1.         Risk retention group's goals and objectives relevant to the compensation of officers and service providers.

2.         The officers' and service providers' performance in light of those goals and objectives.

3.         The continued engagement of the officers and material service providers.

(4)        Governance standards. – The board of directors shall adopt and disclose governance standards. For purposes of this subdivision, "disclose" means making such information available through electronic or other means, such as posting on the risk retention group's Web site, and providing such information to members or insureds upon request. The standards to be disclosed shall include all of the following:

a.         A process by which the directors are elected by the owner/insureds.

b.         Director qualification standards.

c.         Director responsibilities.

d.         Director access to management and, as necessary and appropriate, independent advisors.

e.         Director compensation.

f.          Director orientation and continuing education.

g.         The policies and procedures that are followed for management succession.

h.         The policies and procedures that are followed for annual performance evaluation of the board.

(5)        Business conduct and ethics. – The board of directors shall adopt and disclose a code of business conduct and ethics for directors, officers, and employees and promptly disclose to the board of directors any waivers of the code for directors or executive officers.

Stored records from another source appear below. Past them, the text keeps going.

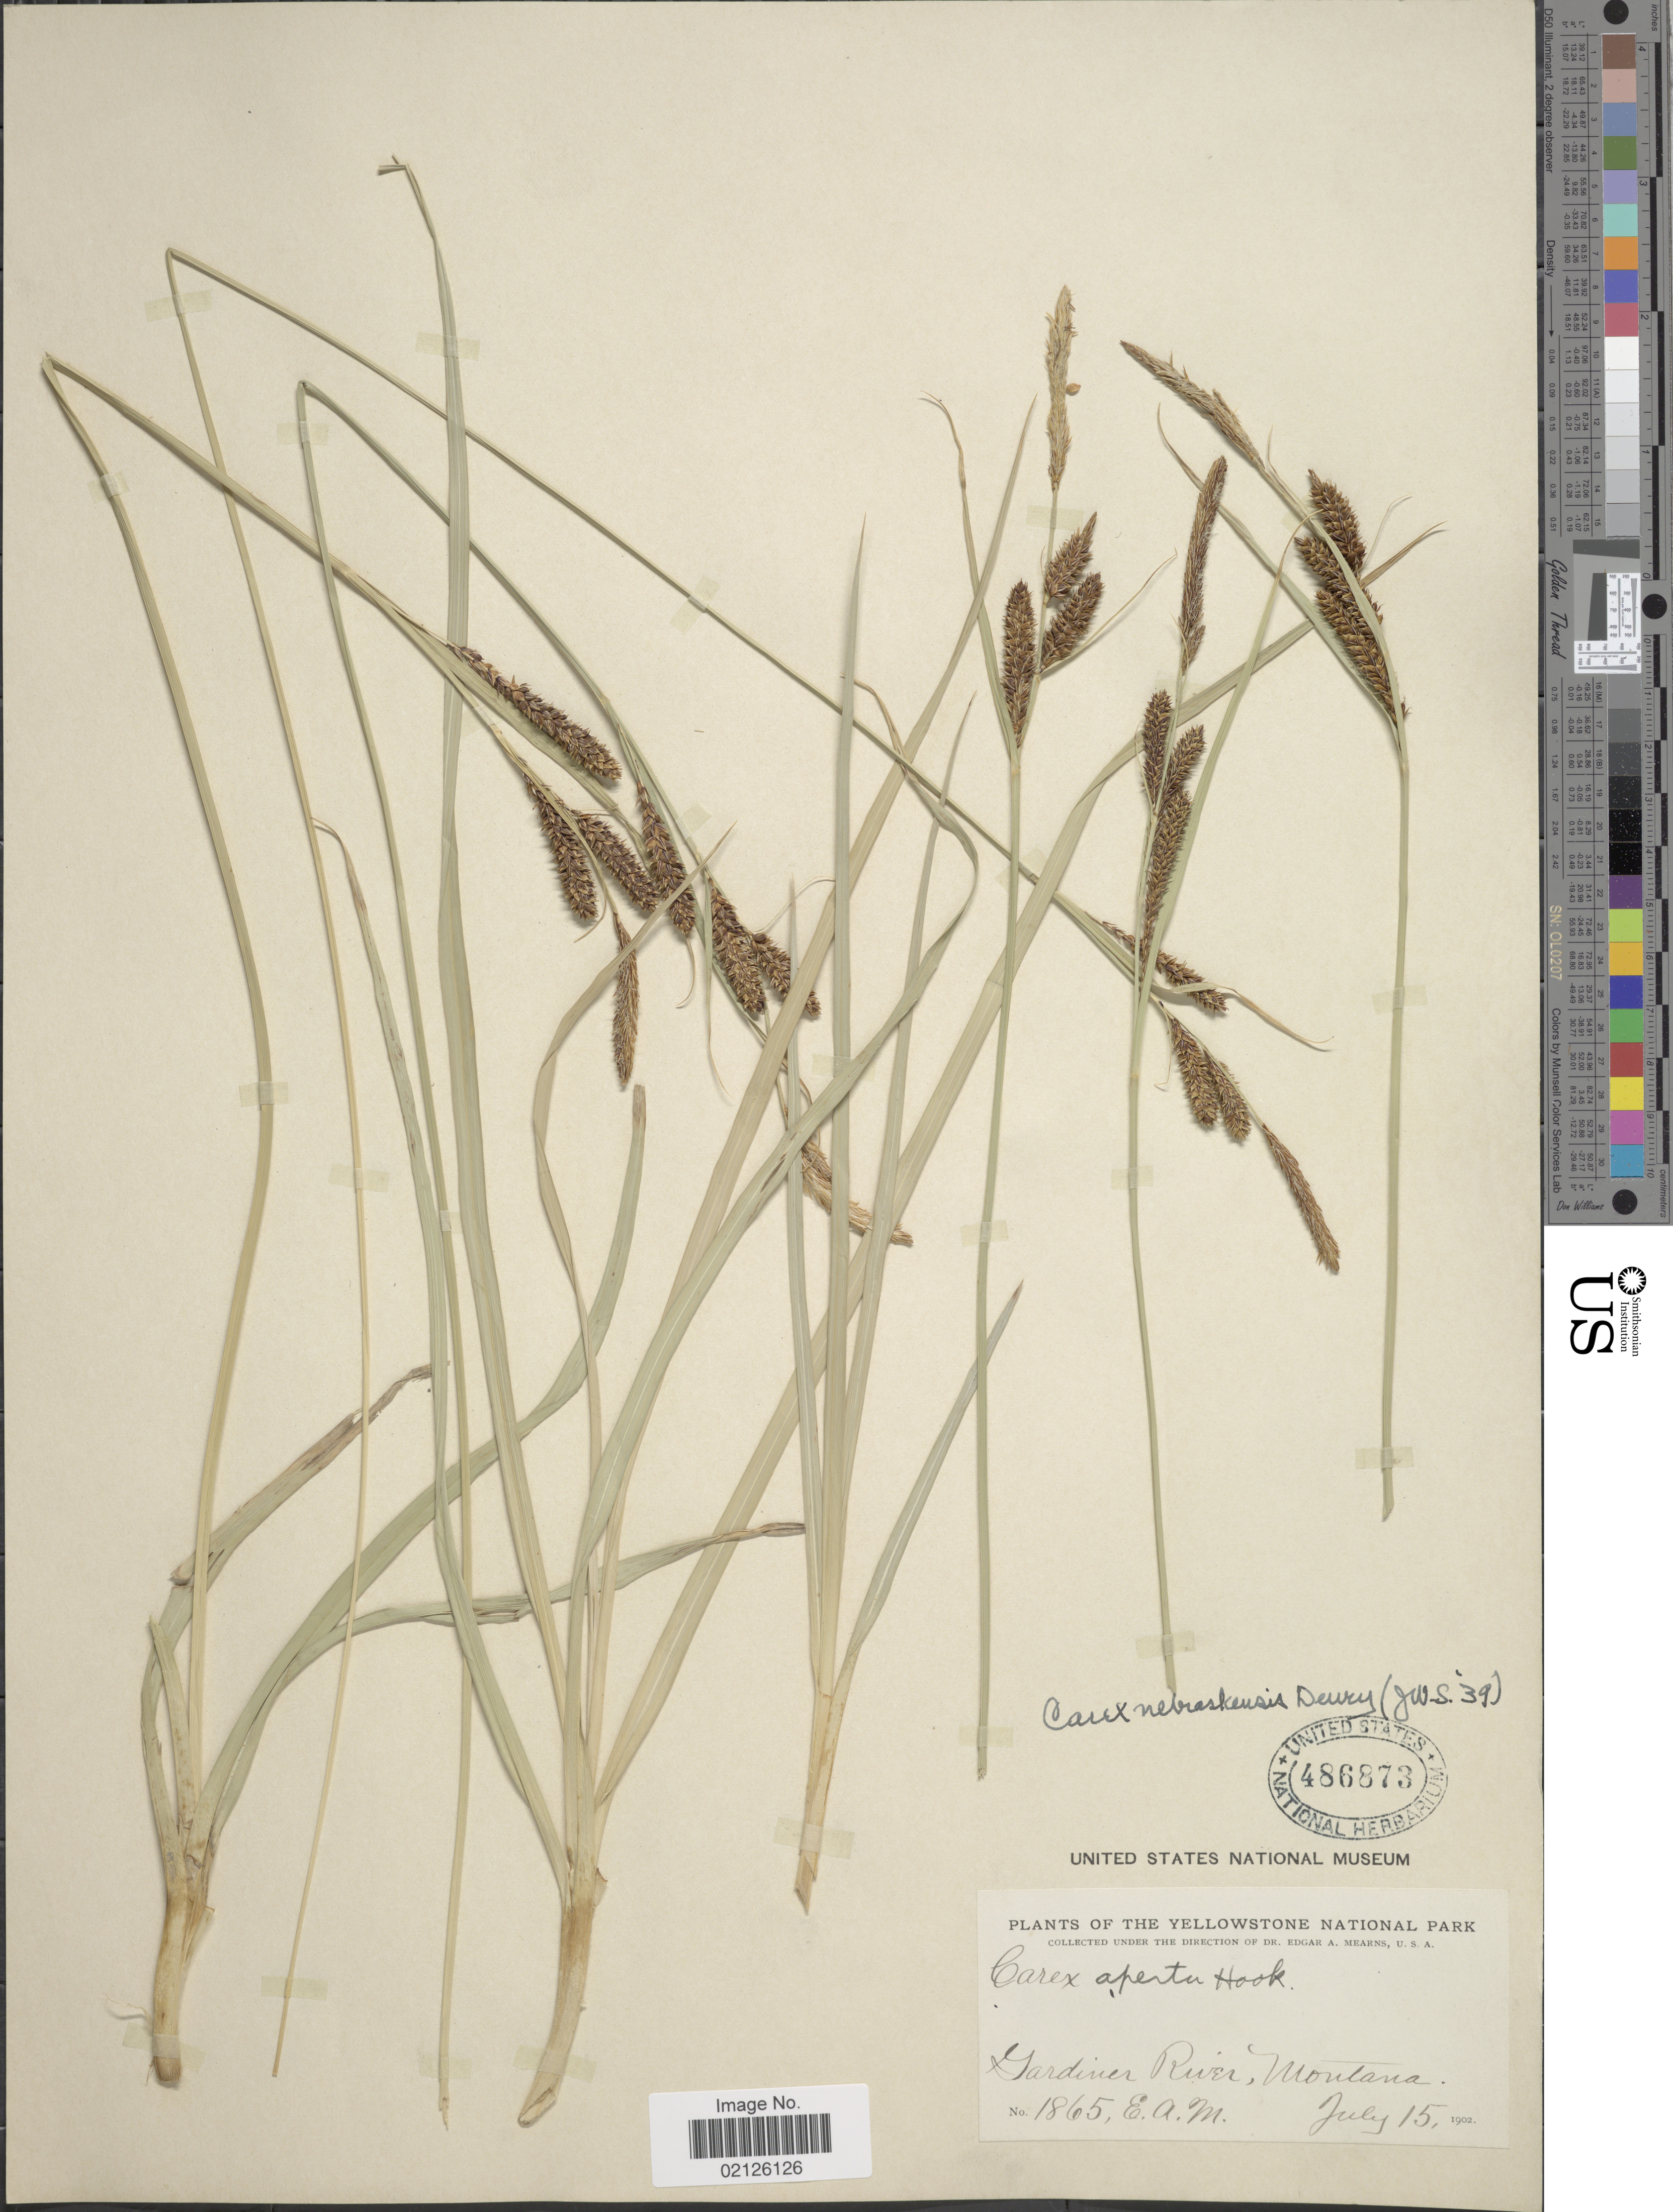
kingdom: Plantae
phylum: Tracheophyta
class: Liliopsida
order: Poales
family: Cyperaceae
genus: Carex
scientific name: Carex nebrascensis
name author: Dewey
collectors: E. A. Mearns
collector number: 1865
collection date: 1902-07-15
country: United States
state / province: Montana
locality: The Yellowstone National Park, Gardiner River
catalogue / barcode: US 486873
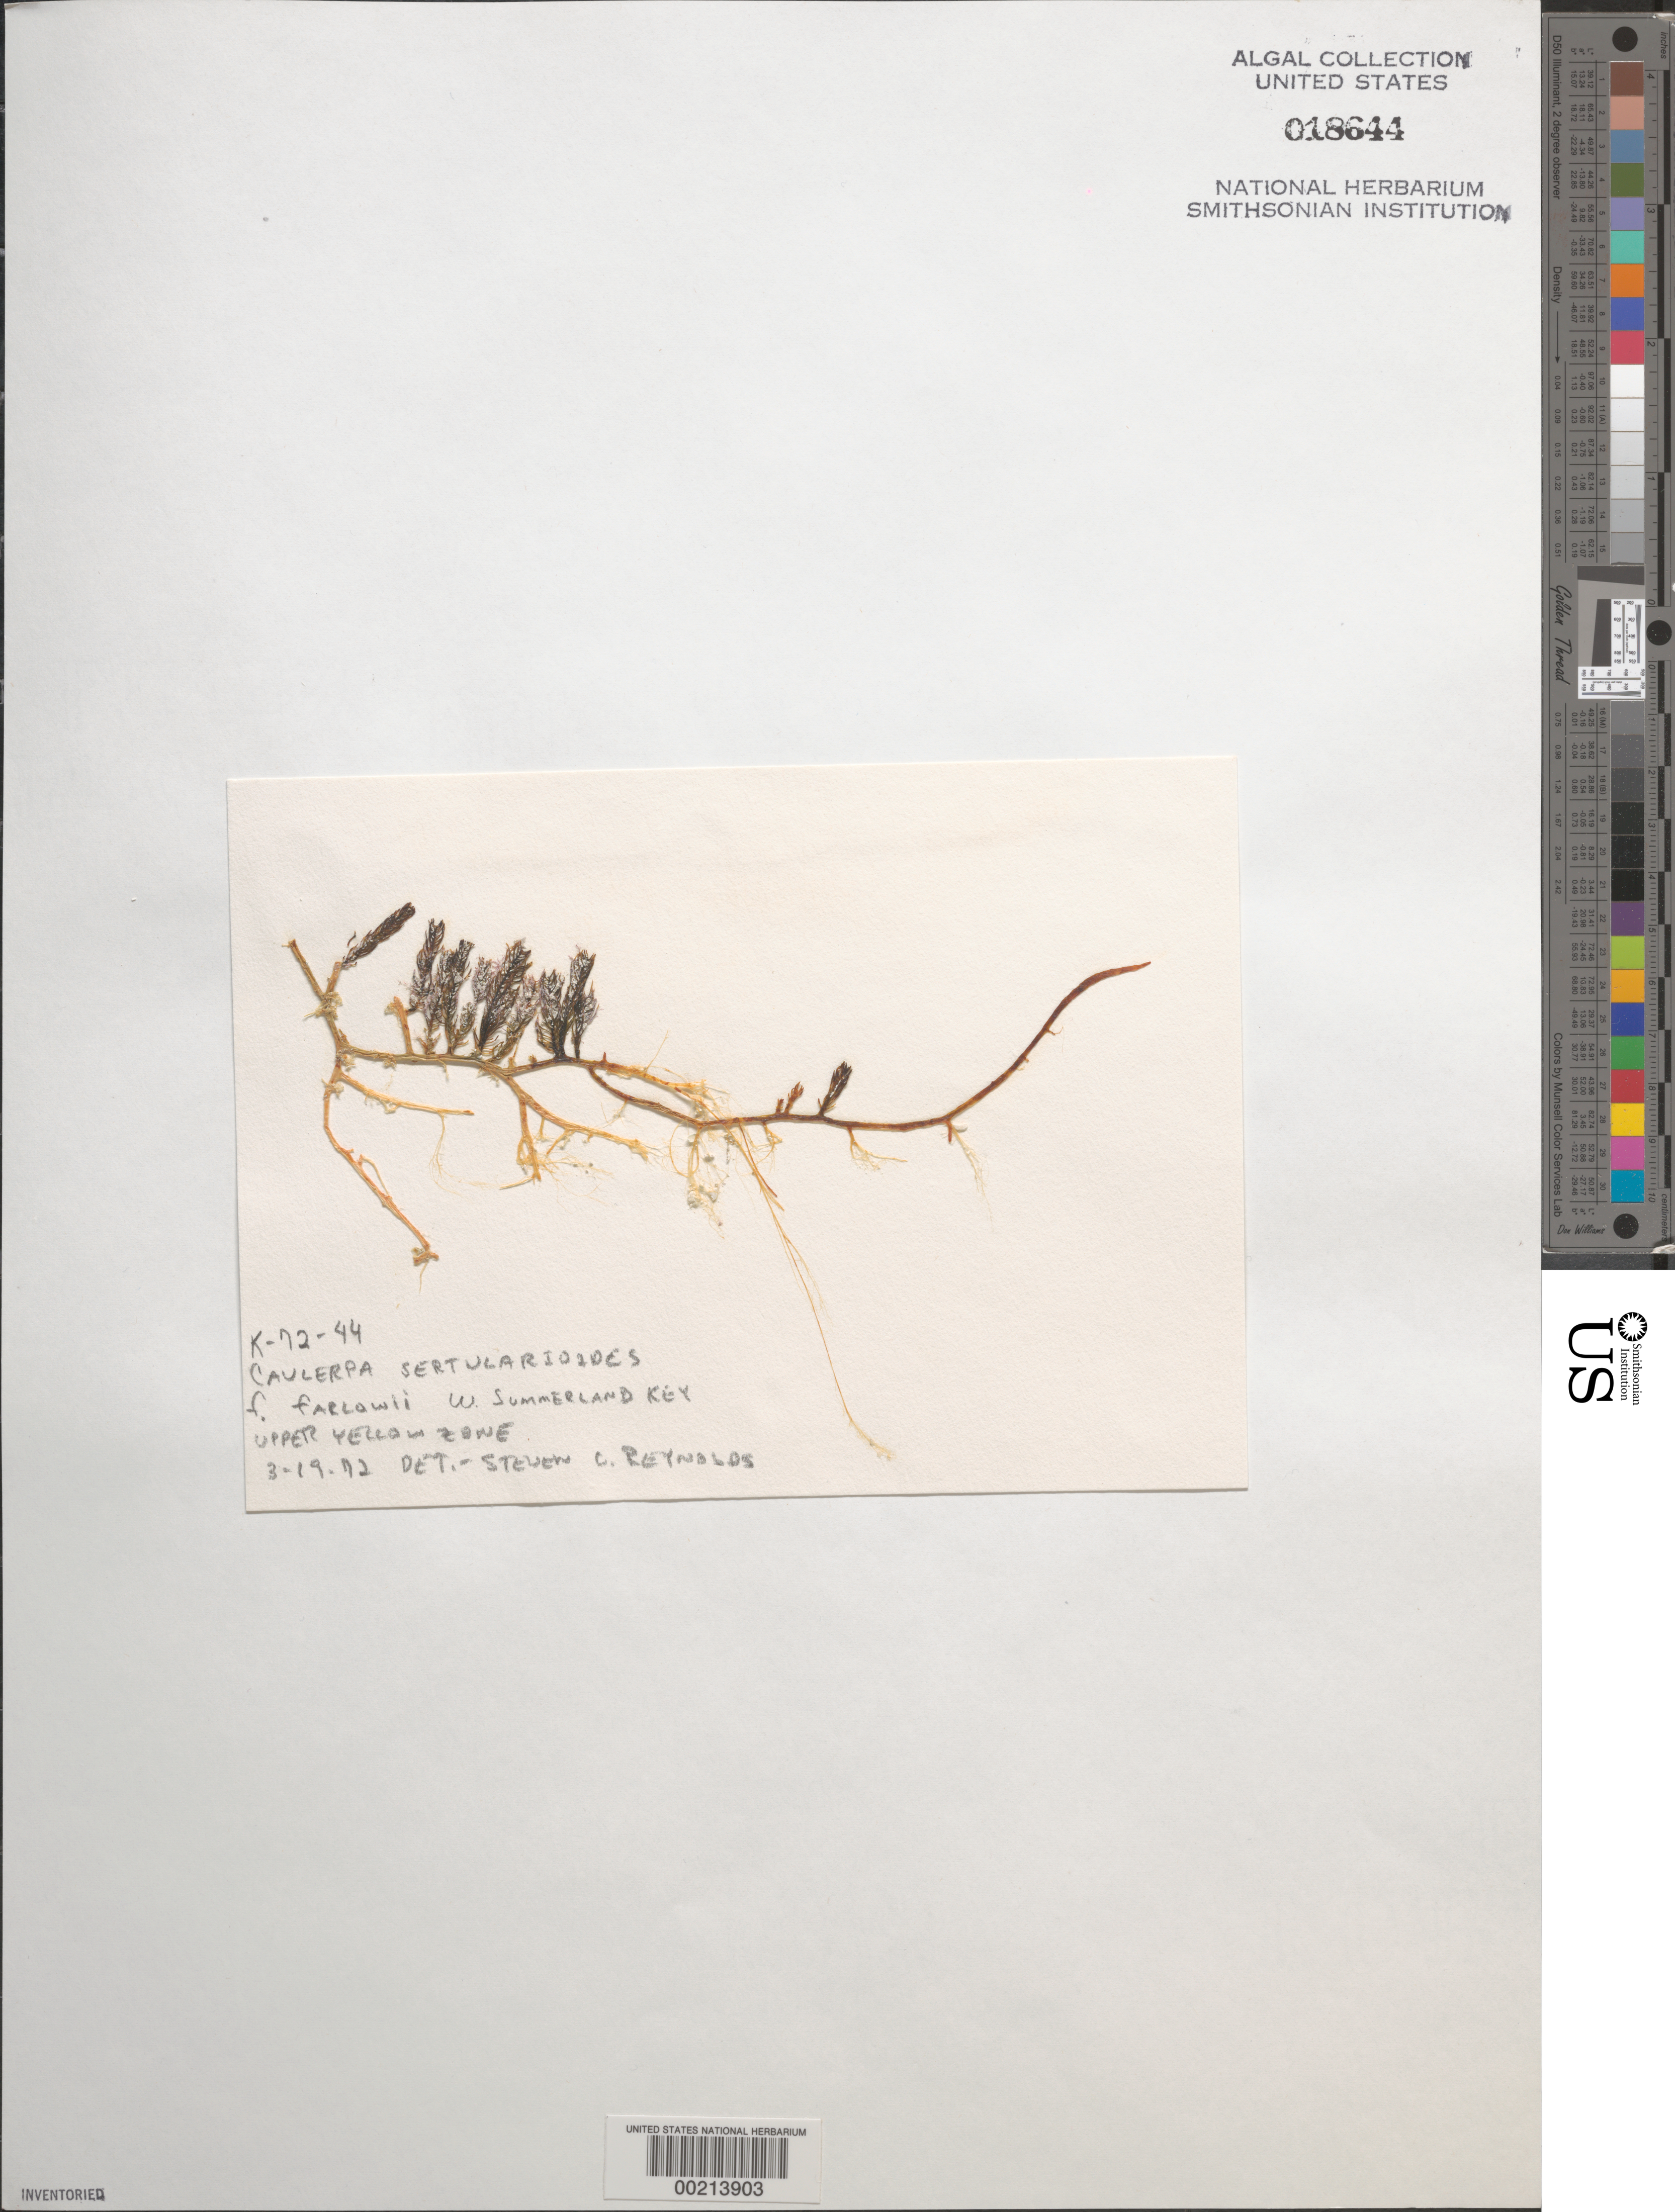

The code of business conduct and ethics shall include the following topics:

a.         Conflicts of interest.

b.         Matters covered under the corporate opportunities doctrine as that doctrine has been interpreted by the courts of this State.

c.         Confidentiality.

d.         Fair dealing.

e.         Protection and proper use of risk retention group assets.

f.          Duty of compliance with all applicable laws, rules, and regulations.

g.         A requirement to report any illegal or unethical behavior which affects the operation of the risk retention group.

(6)        Reporting noncompliance. – The captive manager or the president or chief executive officer of the risk retention group shall promptly notify the Commissioner in writing if either becomes aware of any material noncompliance with the governance standards set forth in this subsection."

 

PART IV.  EFFECTIVE DATE

SECTION 4.  Section 2 of this act becomes effective January 1, 2017. The remainder of this act becomes effective July 1, 2015.